_WORK ITEM:_ Beneath this instruction is a block of data; output from it exactly the lines that run from the one containing "17: (143, 247)" through the one containing "21: (138, 228)", inclusive.

_SOURCE RECORDS:_
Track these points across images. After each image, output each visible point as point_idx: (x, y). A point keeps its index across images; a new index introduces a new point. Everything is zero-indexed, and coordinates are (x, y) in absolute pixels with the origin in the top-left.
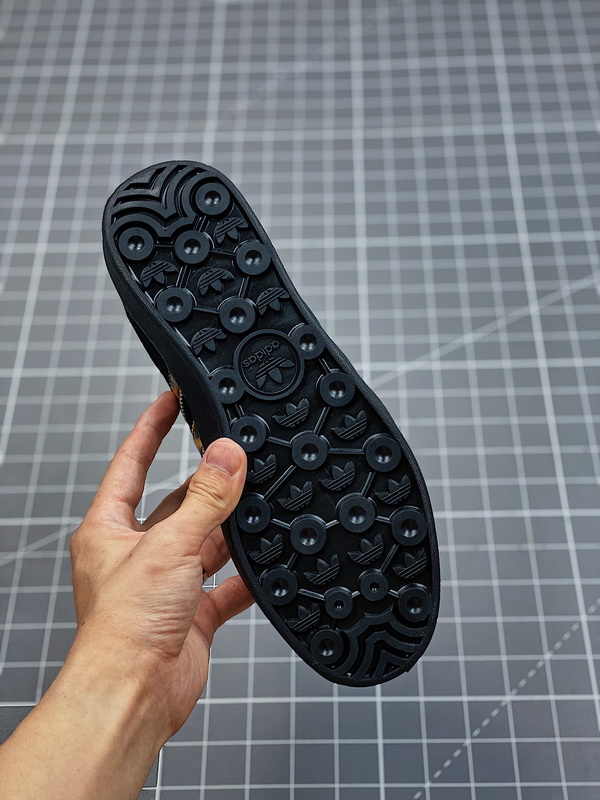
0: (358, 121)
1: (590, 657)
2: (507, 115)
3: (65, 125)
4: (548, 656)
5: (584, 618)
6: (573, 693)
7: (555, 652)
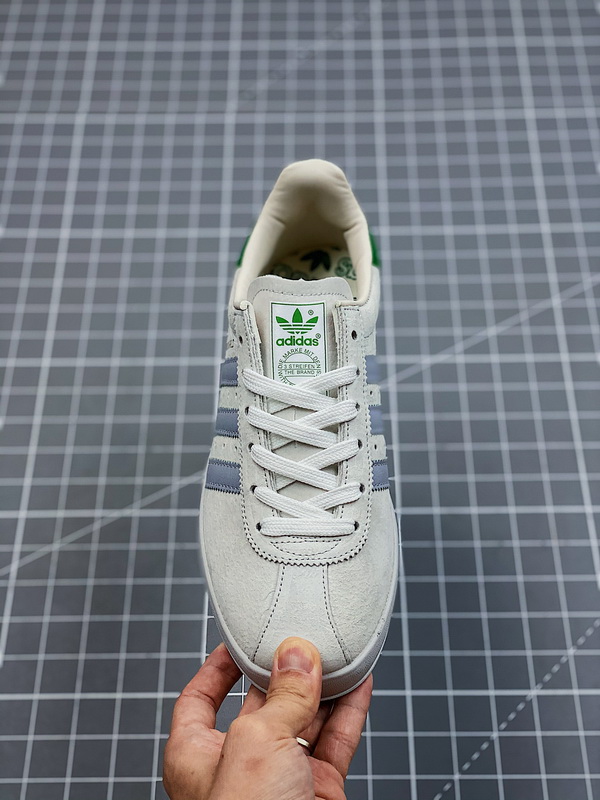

...

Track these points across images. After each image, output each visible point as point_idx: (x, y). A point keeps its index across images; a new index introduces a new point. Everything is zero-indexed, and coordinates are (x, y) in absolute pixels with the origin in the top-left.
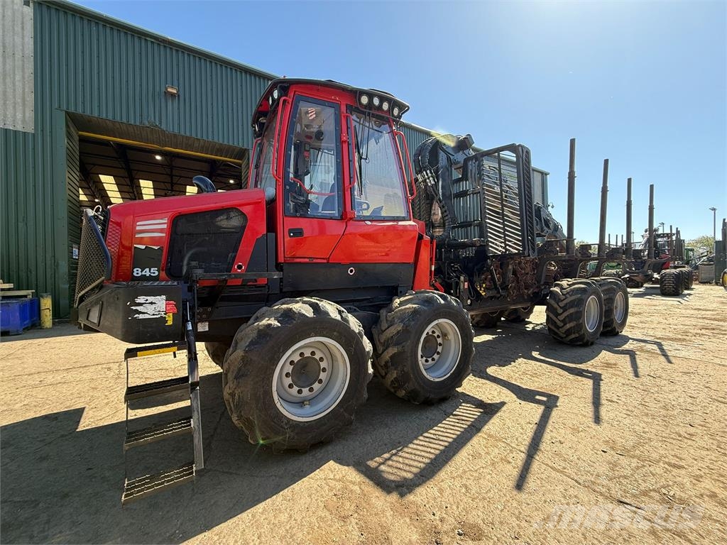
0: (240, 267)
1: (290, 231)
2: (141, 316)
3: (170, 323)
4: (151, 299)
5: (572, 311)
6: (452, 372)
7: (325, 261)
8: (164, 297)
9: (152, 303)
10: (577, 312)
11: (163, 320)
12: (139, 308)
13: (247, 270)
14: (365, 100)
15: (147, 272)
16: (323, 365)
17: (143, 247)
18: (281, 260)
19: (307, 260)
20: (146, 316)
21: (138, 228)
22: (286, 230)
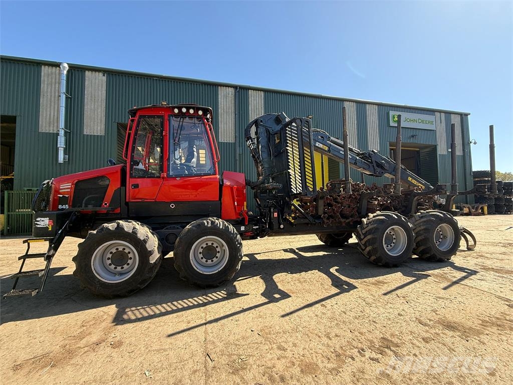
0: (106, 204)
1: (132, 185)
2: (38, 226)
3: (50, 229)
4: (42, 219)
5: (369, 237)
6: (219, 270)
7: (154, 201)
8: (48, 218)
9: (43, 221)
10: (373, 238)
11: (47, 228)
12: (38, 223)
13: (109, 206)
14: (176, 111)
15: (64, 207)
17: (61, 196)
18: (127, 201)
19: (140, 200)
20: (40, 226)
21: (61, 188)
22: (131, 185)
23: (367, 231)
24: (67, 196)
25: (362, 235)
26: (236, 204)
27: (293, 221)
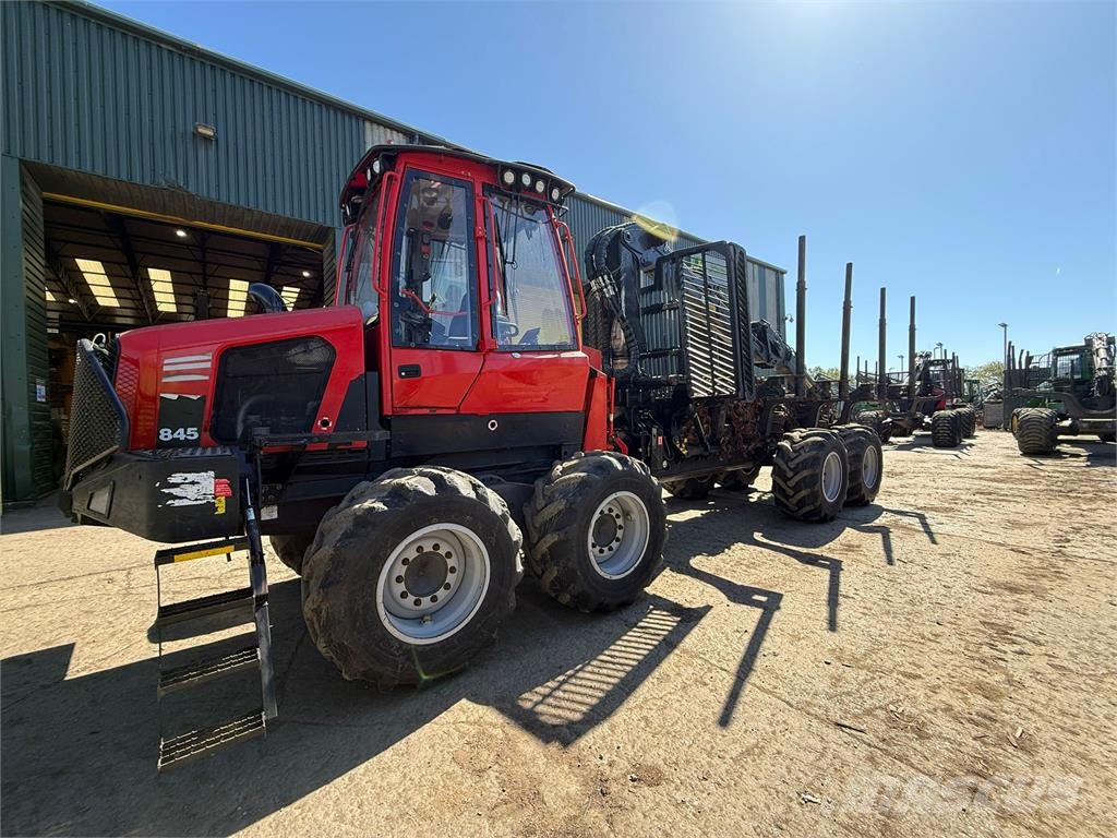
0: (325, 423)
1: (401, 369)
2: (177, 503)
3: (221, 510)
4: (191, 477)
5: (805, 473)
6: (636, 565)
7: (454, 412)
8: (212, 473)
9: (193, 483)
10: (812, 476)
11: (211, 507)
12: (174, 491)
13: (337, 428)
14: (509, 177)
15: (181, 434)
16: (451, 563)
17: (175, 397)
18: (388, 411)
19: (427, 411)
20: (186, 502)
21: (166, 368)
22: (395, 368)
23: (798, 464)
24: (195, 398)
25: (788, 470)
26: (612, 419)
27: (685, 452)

_SOLUTION:_
17: (143, 247)
18: (281, 260)
19: (307, 260)
20: (146, 316)
21: (138, 228)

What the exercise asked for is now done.